Tom Beddard, Fabergé Fractals

Tom Beddard’s Fabergé Fractals

Tom Beddard’s Fabergé Fractals are an example of art formed through computer software and mathematical formulas but they seem so much more than that. They appear to have grown organically; evolved. I find they resemble extra-terrestrial eggs, pregnant with life. Artistically, they are beautiful and the closer you look, the more patterned these objects become. A mirror of life, these are extremely complex yet reassuringly repetitive.

Candy Chang’s Confessions

What would you confess to if it was completely anonymous? In a totally honest art project in Vegas last year, artist Candy Chang invited people to write a confession.
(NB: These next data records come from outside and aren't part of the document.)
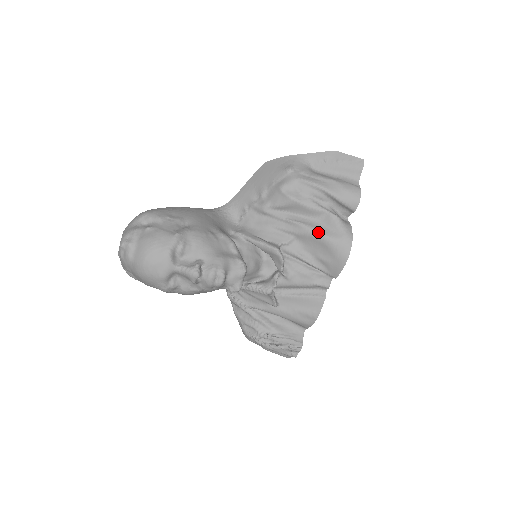
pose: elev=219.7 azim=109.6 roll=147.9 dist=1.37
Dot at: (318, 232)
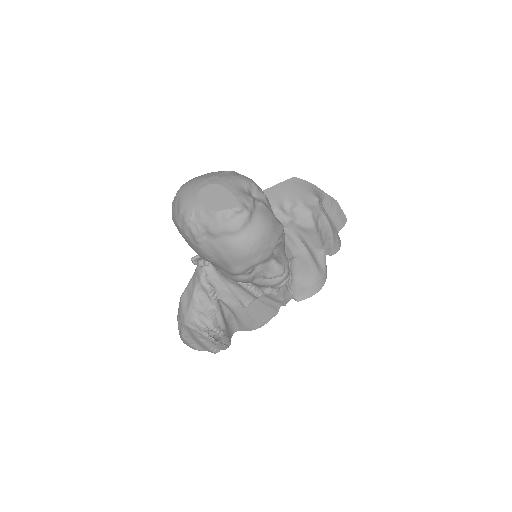
Dot at: (314, 262)
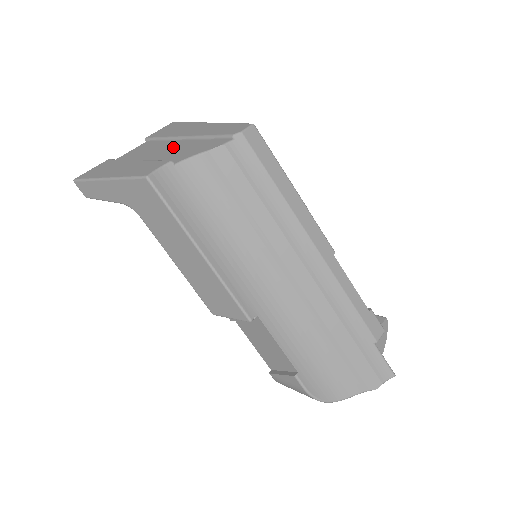
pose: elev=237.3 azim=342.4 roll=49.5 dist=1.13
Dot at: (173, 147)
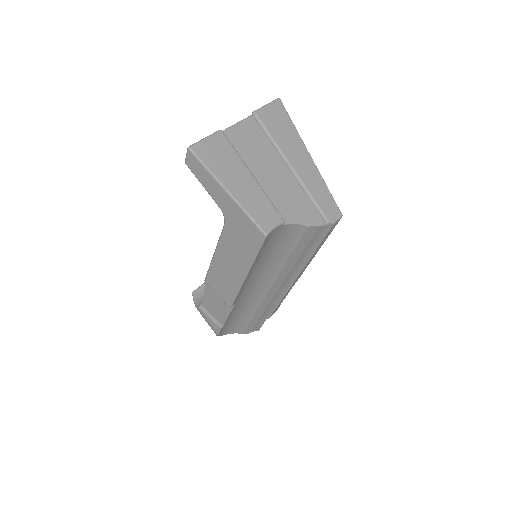
Dot at: (281, 176)
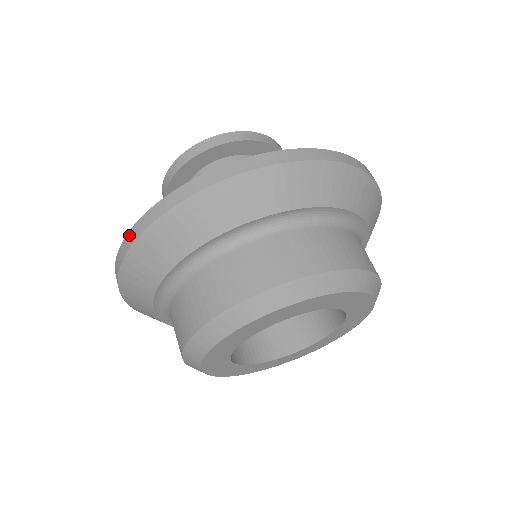
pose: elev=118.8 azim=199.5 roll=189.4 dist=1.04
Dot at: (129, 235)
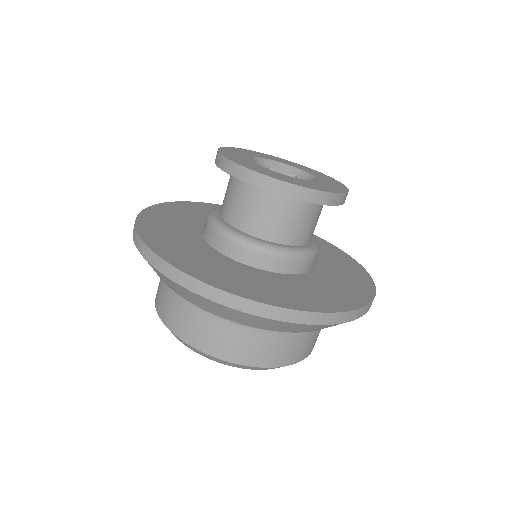
Dot at: occluded
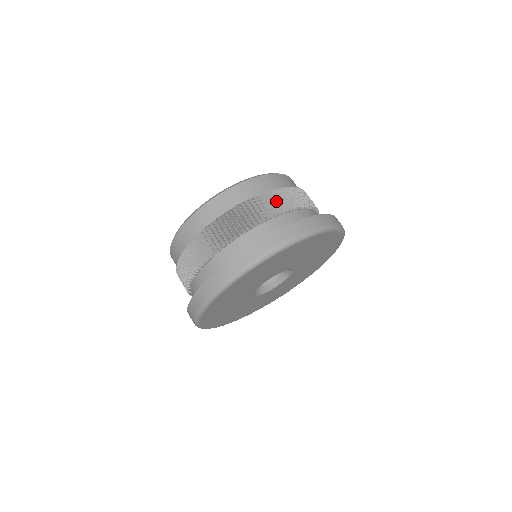
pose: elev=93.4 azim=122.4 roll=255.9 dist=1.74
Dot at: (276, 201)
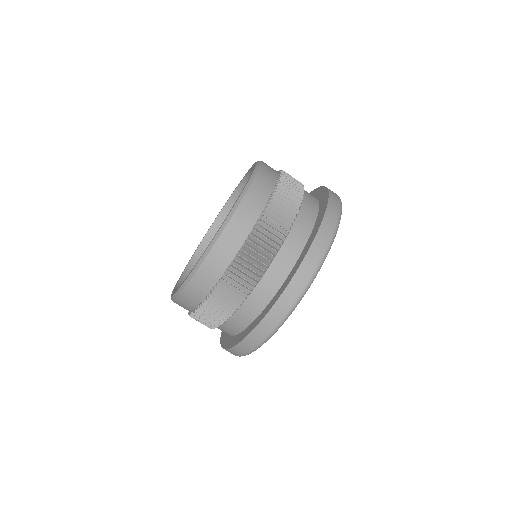
Dot at: (265, 240)
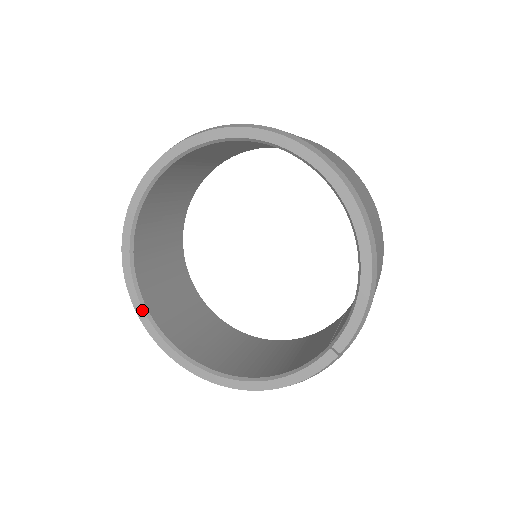
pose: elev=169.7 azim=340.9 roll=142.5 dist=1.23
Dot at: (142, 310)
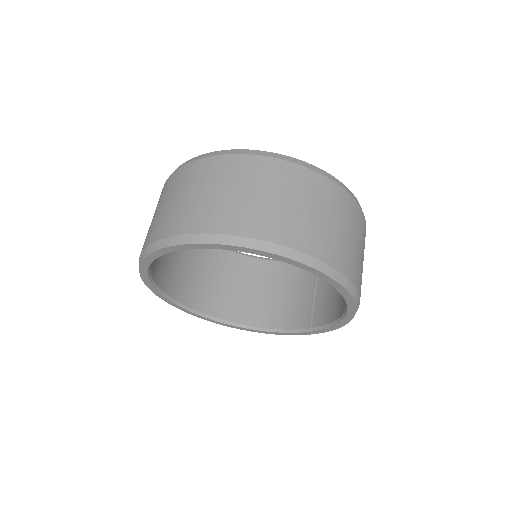
Dot at: (163, 296)
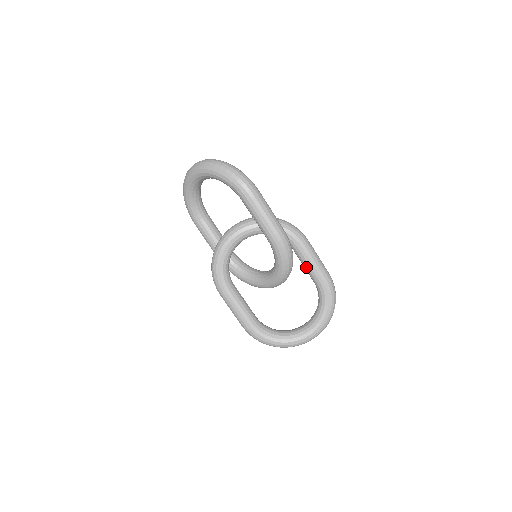
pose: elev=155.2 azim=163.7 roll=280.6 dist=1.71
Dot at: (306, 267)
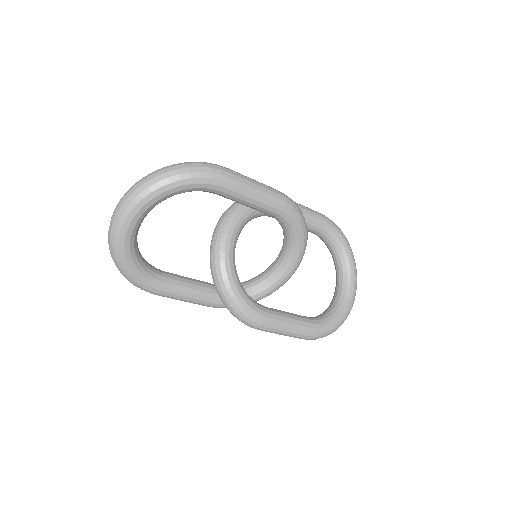
Dot at: occluded
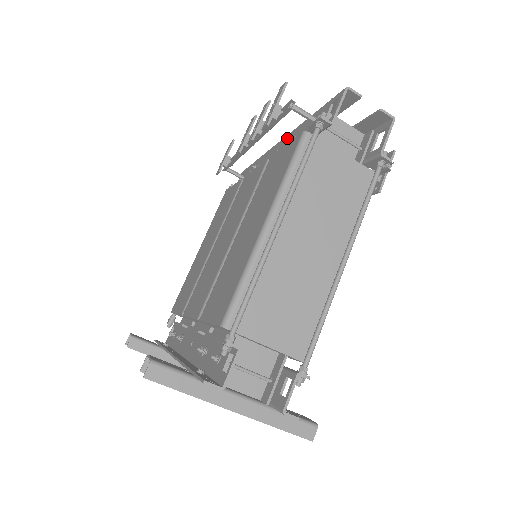
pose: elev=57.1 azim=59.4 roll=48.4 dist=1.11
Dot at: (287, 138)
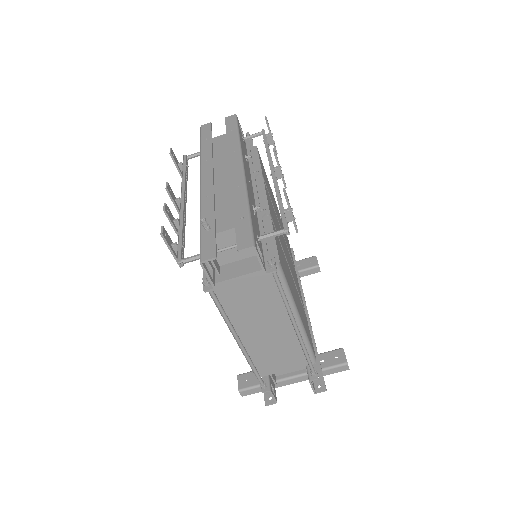
Dot at: occluded
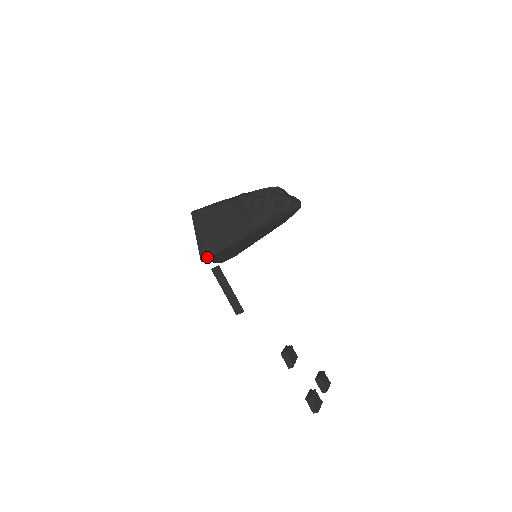
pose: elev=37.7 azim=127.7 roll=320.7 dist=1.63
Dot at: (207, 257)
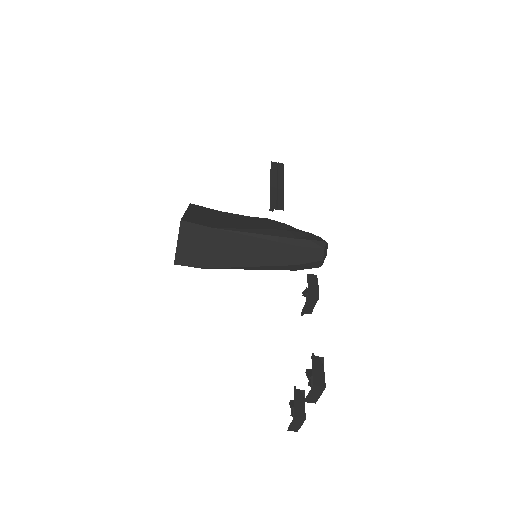
Dot at: (192, 222)
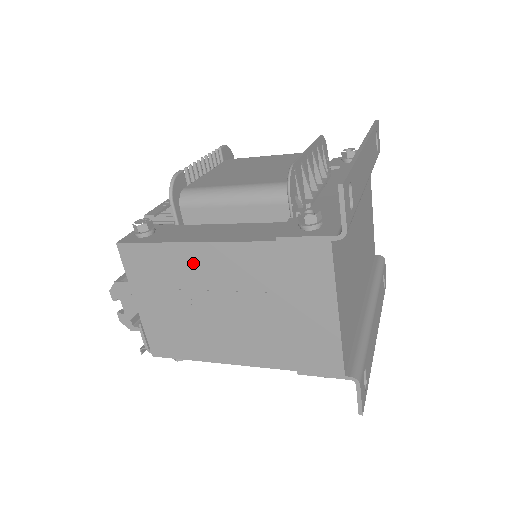
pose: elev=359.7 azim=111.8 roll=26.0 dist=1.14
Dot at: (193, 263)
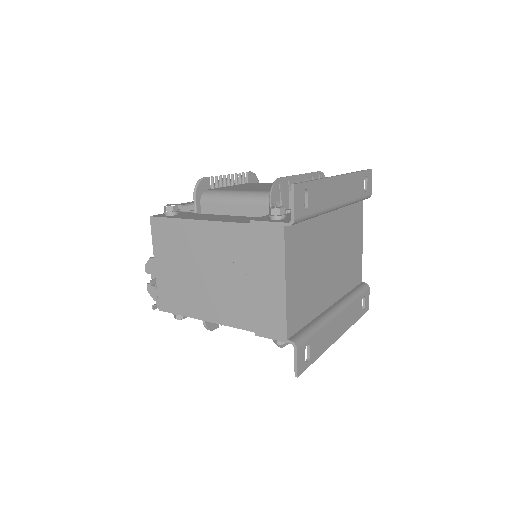
Dot at: (196, 236)
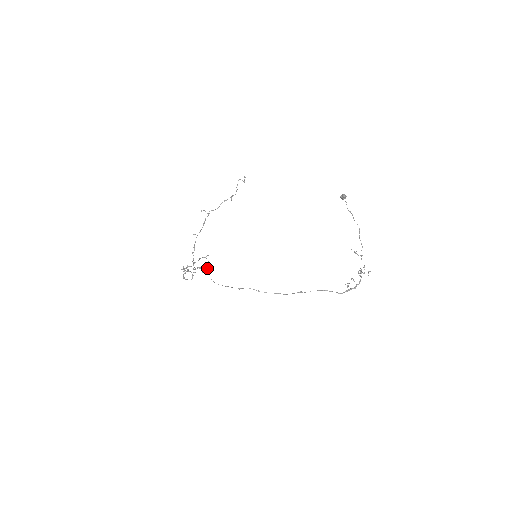
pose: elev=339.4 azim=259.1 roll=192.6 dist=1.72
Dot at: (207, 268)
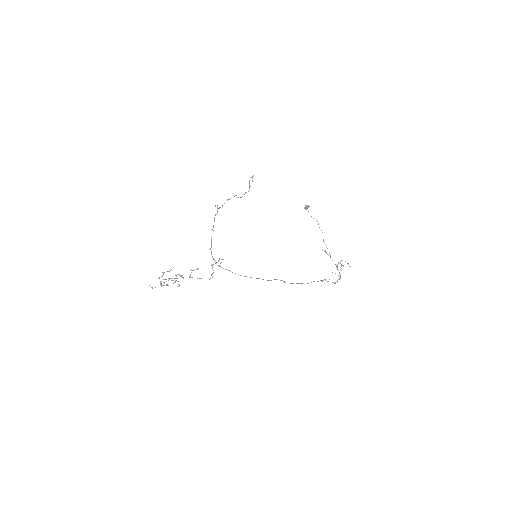
Dot at: occluded
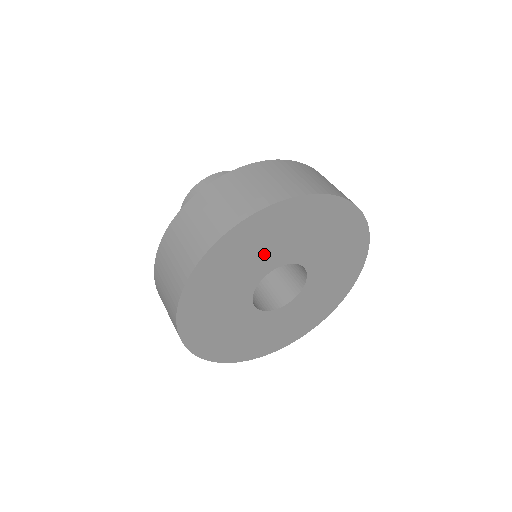
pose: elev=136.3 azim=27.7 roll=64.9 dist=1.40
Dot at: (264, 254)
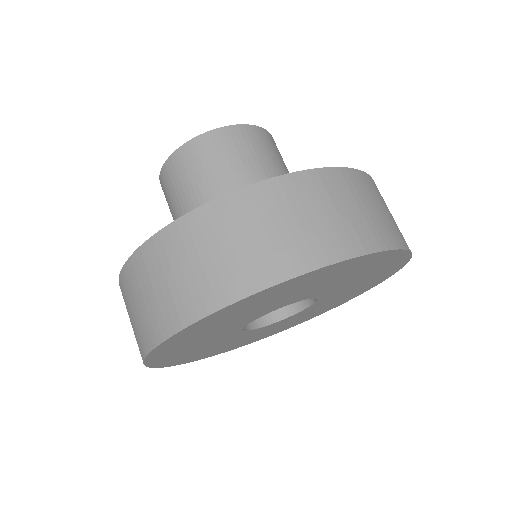
Dot at: (231, 324)
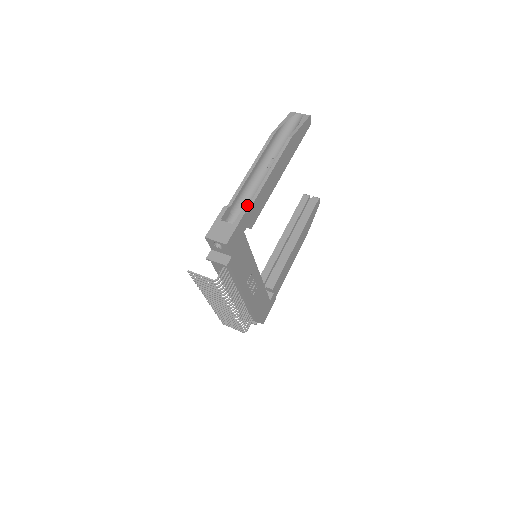
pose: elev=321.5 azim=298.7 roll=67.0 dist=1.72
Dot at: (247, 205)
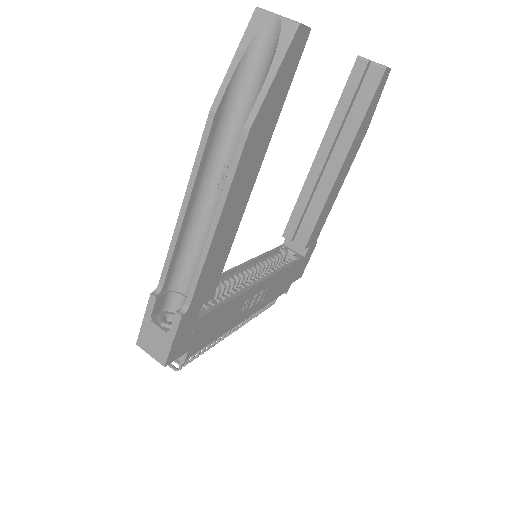
Dot at: (194, 271)
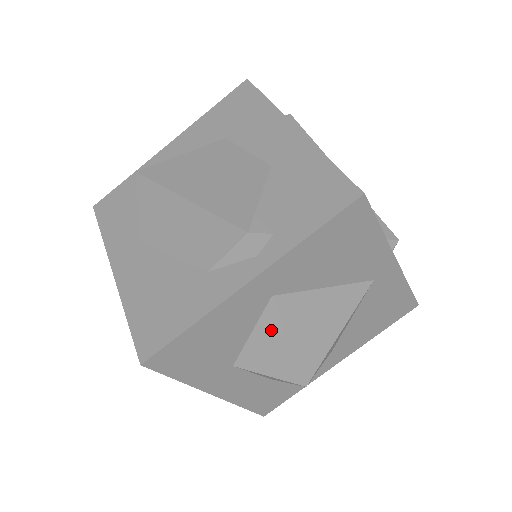
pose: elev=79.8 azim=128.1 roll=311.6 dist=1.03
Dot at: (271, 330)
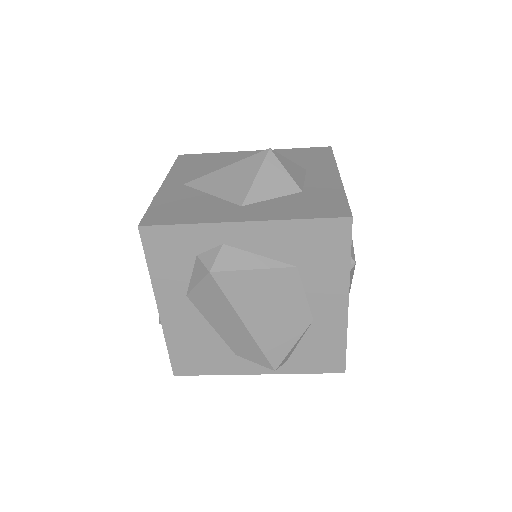
Dot at: occluded
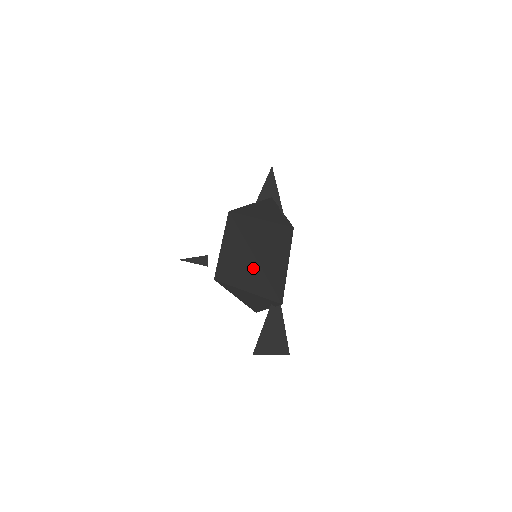
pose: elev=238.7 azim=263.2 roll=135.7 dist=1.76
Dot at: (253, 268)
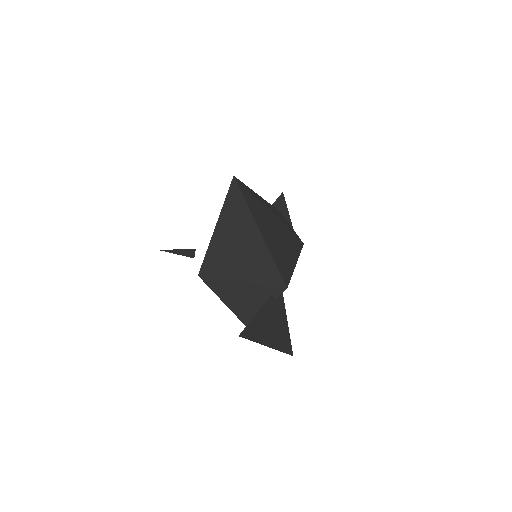
Dot at: (253, 243)
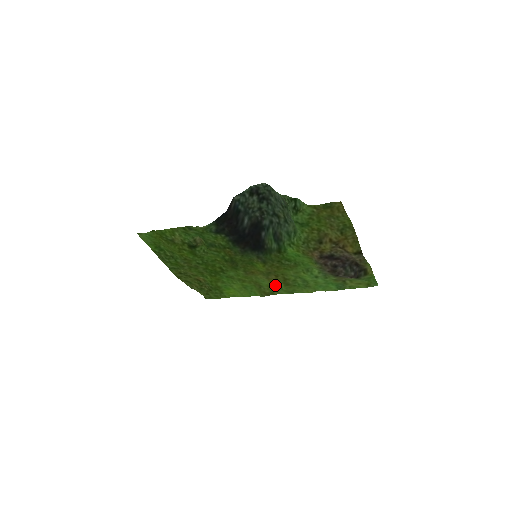
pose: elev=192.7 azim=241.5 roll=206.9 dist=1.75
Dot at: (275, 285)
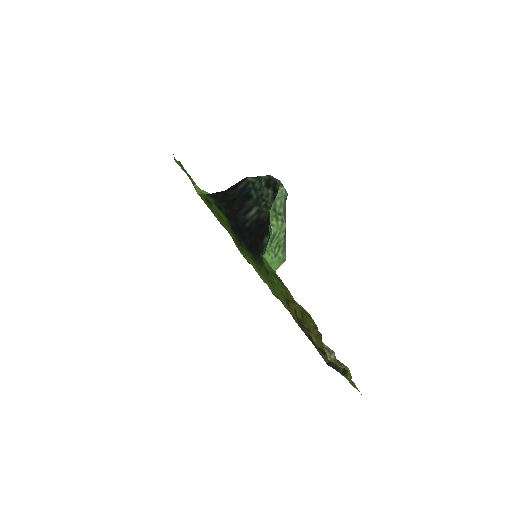
Dot at: (277, 296)
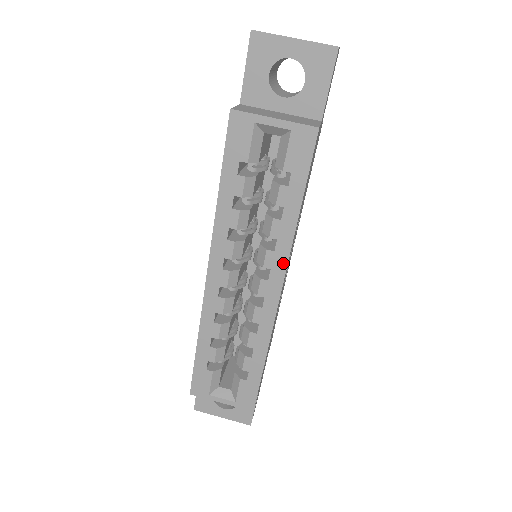
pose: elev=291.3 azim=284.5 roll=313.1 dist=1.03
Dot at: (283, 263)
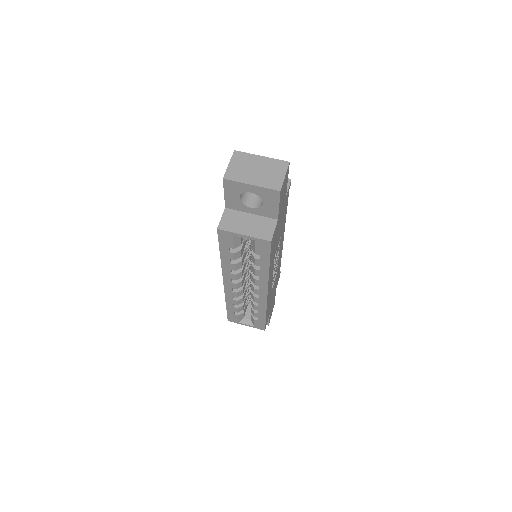
Dot at: (265, 285)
Some confessions are cheeky – ‘I cook and do housework naked…!!’. Some admit lies – ‘Everyone thinks I quit smoking… but I didn’t’. Some declare love – ‘I’ve been in love with the same guy for more than a year… but too scared to tell him’. Some show fear – ‘I’m scared to lose everything I have’. Some admit life long regrets – ‘I sold heroin to my friend and it ruined his life’. We might be judgemental, ‘imperfect priests’, as we read the secrets but who are we to judge when they are the ones living with the secret? Similar confession projects, such as PostSecret, often focus on catharsis. It’s difficult to tell if Chang’s exhibition has a similar aim or whether it pokes holes in the masks and facades of ordinary people.

Keng Lye’s Resin Fish

In these unsettlingly realistic works of art, Keng Lye has built upon the technique of artist Riusuke Fukahori. Both artists use layers of resin and acrylic paint to form life-like representations of animals under water. Lye has taken this further and allows them to rise partly out of the water like sinister monsters.

Ben Heine’s Pencil vs. Camera

Ben Heine’s drawings demonstrate imagination, the way we could see the world if we need our day brightened or we’re feeling a bit cheeky. However, they’re also a rebellion against cold, impersonal technology. To Heine, photographs aren’t just documents; they’re also playgrounds. I couldn’t wait to give it a go and it is a lot harder than it looks. This is why I write and Heine draws.

Matthew Albanese

Want to take a photo of the Northern Lights, but can’t afford a trip to Iceland? Need a picture of an erupting volcano but lava and smoke plumes don’t appeal? Matthew Albanese has done all of this and more without leaving the comfort of his studio. Piecing together sculptures of landscapes using everyday objects like rice, wire, and cotton wool, Albanese creates these stunningly realistic photos. We’re used to visual effects in films which have become so advanced that you cannot see where the set ends and the effects begin. This a call back to the days of analogue effects. Ray Harryhausen would be proud. Albanese says that the use of photo editing software is minimal. “I really get no enjoyment from sitting in front of the computer”, he says, although he makes small adjustments that are done in a darkroom if the photography is not digital.